The Guild’s story is, of course, inextricably tied up with Curtin University’s—formerly known as the West Australian Institute of Technology (WAIT). Founded in 1960, WAIT opened on August 17, 1966 and shortly after the Student Guild was born.
In these formative years WAIT was focused on establishing itself as an institution and, as such, developing a sense of community would require time. Designed architecturally for development, the second stage of expansion at the Bentley campus included Hayman Hall, student common rooms, and a larger cafeteria—which provided a focus for student socialising. But the majority of students during this period were part-time, mature-aged students, and many others were already in the workforce or on cadetships that entitled them to “day release” study on campus. This made the concept of “community” difficult to identify amongst the bulk of students.
It was against this background that Dr Haydn Stanley Williams—WAIT’s Director from 1967 to 1979 - worked to establish a student union. In July 1967, the Management Board called a meeting of student representatives from each department to explain WAIT’s intention to delegate responsibility for the management of student facilities to a properly constituted student union. In September, a working party of six students headed by Assistant Director Harry Nash, with the assistance of Administrative Secretary Howard William Peters and Administrative Assistant Bob Gardiner, created an interim constitution.
There were a number of meetings in 1968, which resulted in the substantial modification of the constitution—including an amendment to give the School of Mines a seat on council, since they had initially been forgotten. On September 19th, then-Education Minister Edgar Lewis introduced legislation in the Legislative Assembly providing statuatory authority for the formation of a WAIT student body. However—reflecting his party’s abhorrence to the term “union”, which had unacceptable potential political overtones—Lewis forced WAIT to adopt the name “Guild”.
At the December 1968 meeting the institute Interim Council approved the Student Guild constitution which provided the establishment of a student council that could levy fees and two associated bodies—the activities council and the sports council. At this time, the first clubs were forming, including The Debating Club, Football Club, Dramatic Society and Rowing Club.

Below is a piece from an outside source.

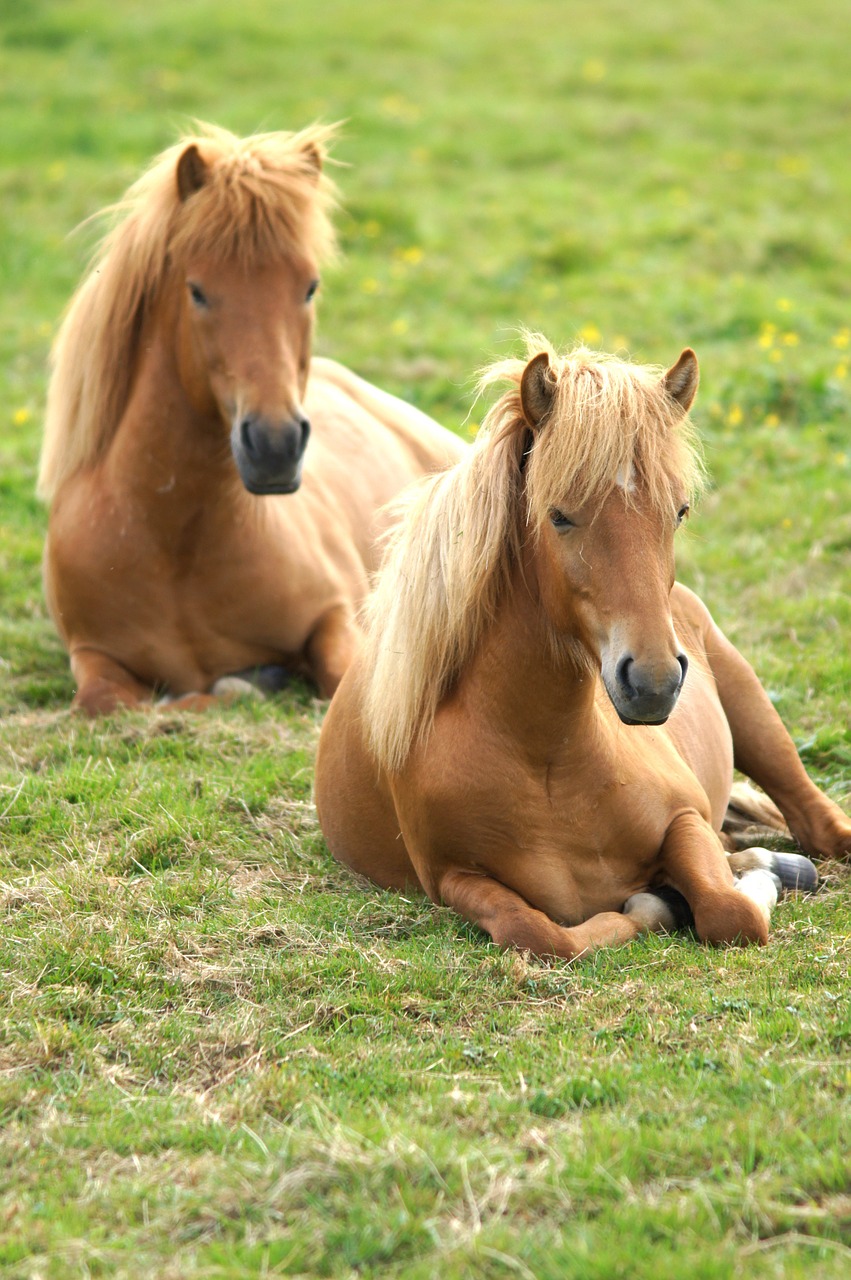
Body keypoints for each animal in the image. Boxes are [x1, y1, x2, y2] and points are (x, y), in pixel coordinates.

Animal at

The following year, on February 11, a “Meeting of Guild Interim Council with Institute Officers” resulted in the first Student Guild taking office at 6.45pm—elected through the college system. The first Council included Tom Silvan (Guild President), John Booth (Vice President), Jamie Morley (Secretary), Kevin Collins (Treasurer), and Craig Smith (named the Editor of an unnamed student paper that would later be titled Aspect, and eventually become Grok—which is still operating today).

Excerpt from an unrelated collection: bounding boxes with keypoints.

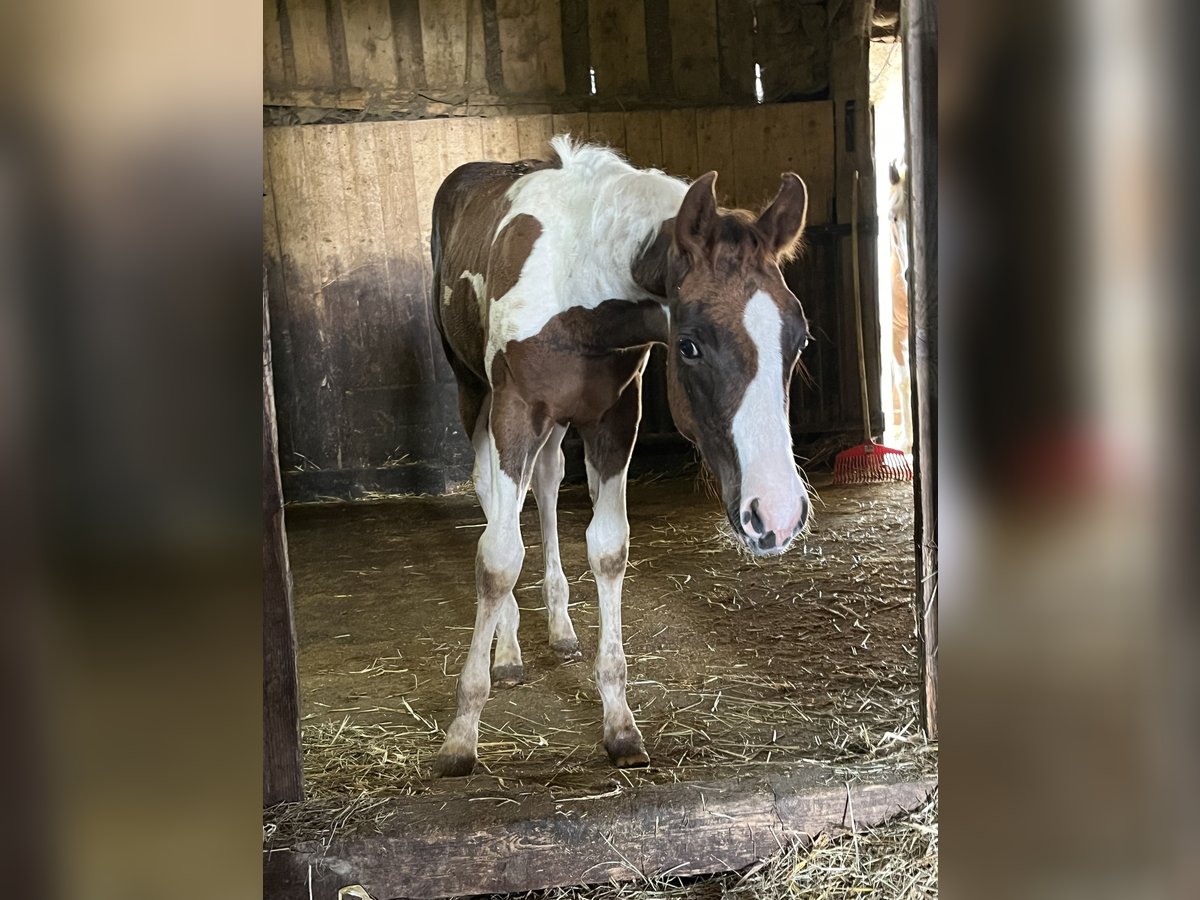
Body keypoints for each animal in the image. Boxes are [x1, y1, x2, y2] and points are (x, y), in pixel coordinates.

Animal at [430, 136, 812, 776]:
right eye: (689, 345)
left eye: (799, 339)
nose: (776, 516)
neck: (578, 286)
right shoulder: (514, 409)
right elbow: (498, 558)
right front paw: (462, 735)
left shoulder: (613, 418)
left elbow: (608, 549)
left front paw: (619, 725)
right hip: (471, 391)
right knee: (492, 497)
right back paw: (508, 652)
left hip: (558, 424)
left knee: (548, 485)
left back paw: (560, 628)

Silvan was particularly influential in the first year of the Student Guild since he had three primary priorities: binding together students separated on the Bentley, James Street, and Kalgoorlie campuses; promoting pride amongst students of WAIT; and obtain representation for students on WAIT councils and committees.

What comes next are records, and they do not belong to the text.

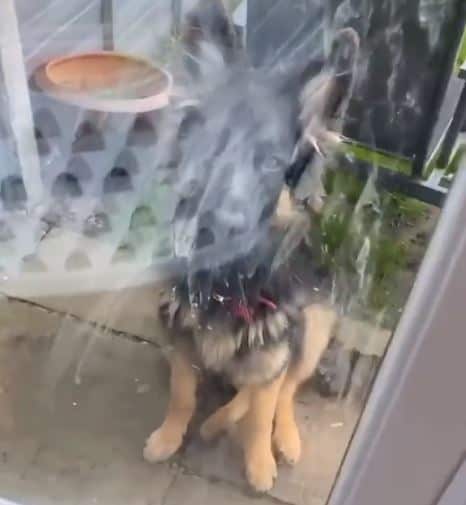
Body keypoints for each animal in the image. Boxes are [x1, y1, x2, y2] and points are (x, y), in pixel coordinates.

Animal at [144, 0, 358, 490]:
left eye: (272, 163)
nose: (224, 227)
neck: (227, 286)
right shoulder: (181, 340)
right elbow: (182, 395)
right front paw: (168, 436)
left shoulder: (276, 354)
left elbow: (262, 414)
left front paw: (260, 465)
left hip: (313, 326)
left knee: (283, 390)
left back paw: (277, 434)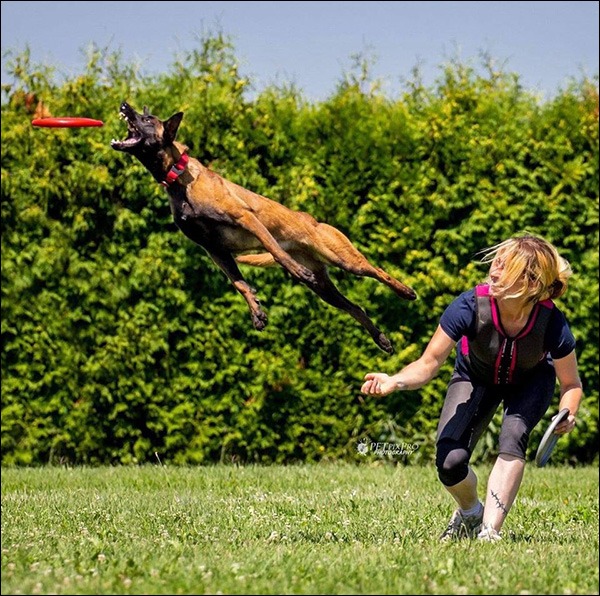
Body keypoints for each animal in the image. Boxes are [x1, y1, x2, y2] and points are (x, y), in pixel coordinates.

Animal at [110, 103, 414, 354]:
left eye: (147, 118)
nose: (124, 104)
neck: (179, 177)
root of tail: (313, 221)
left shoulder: (247, 219)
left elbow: (275, 249)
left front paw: (294, 270)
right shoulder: (214, 250)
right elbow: (240, 283)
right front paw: (257, 312)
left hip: (342, 257)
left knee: (376, 271)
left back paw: (405, 292)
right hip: (324, 289)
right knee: (355, 308)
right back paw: (382, 340)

The Guild made rapid progress: a typewriter was ordered, a typist was advertised for, furniture was bought for their make-shift office which was located in what’s now the bookshop, and planning for the construction of a Student Guild Centre began while they worked to establish their voice on campus. The first Guild office was the Pharmacy reading room.
It was during these early days that Steven Drake-Brockman and Tim Dawe instigated George-James Week to unite the students across the three campuses in Perth—which Silvan described as “a week of student frivolity and bonding to rival the best that the [University of Western Australia’s] ‘Prosh’ could generate”. It became an annual event enjoyed with some trepidation by WAIT authorities.
From their office, Smith and his subeditors—John Clark and Kim Throssell—produced the first issue of Aspect with a print run of 5,000 copies.